Additional information:
Identity used in order to solve this question:
\[{\sin ^2}\theta + {\cos ^2}\theta = 1\],
\[{\left( {a + b} \right)^2} = {a^2} + {b^2} + 2ab\]
\[{\left( {a - b} \right)^2} = {a^2} + {b^2} - 2ab\]

Note: To solve this type of question we have to eliminate trigonometric function. So for eliminating try to use trigonometry identity that are
\[{\sin ^2}\theta + {\cos ^2}\theta = 1\],
\[1 + {\tan ^2}\theta = {\sec ^2}\theta \] and
\[1 + {\cot ^2}\theta = co{\sec ^2}\theta \]

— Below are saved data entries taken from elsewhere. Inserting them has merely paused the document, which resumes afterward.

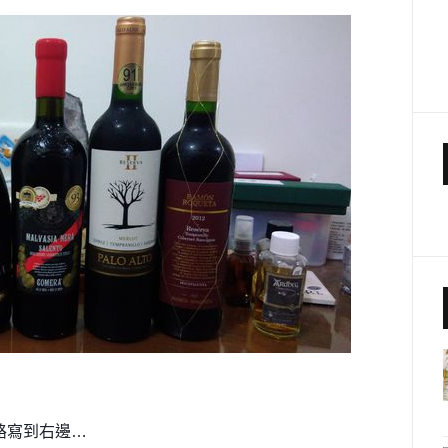
路寫到右邊…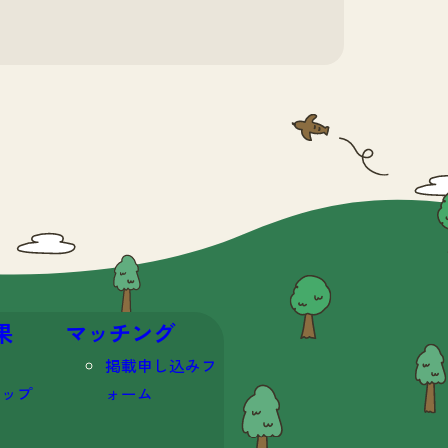
果
マッチング
掲載申し込みフ
マップ
ォーム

We have to square both sides. If we are not able to use this identity directly then make some changes. You may commit mistakes like directly adding both equations and trying to eliminate trigonometric functions from there. Use the correct identities to make calculations simpler and easier.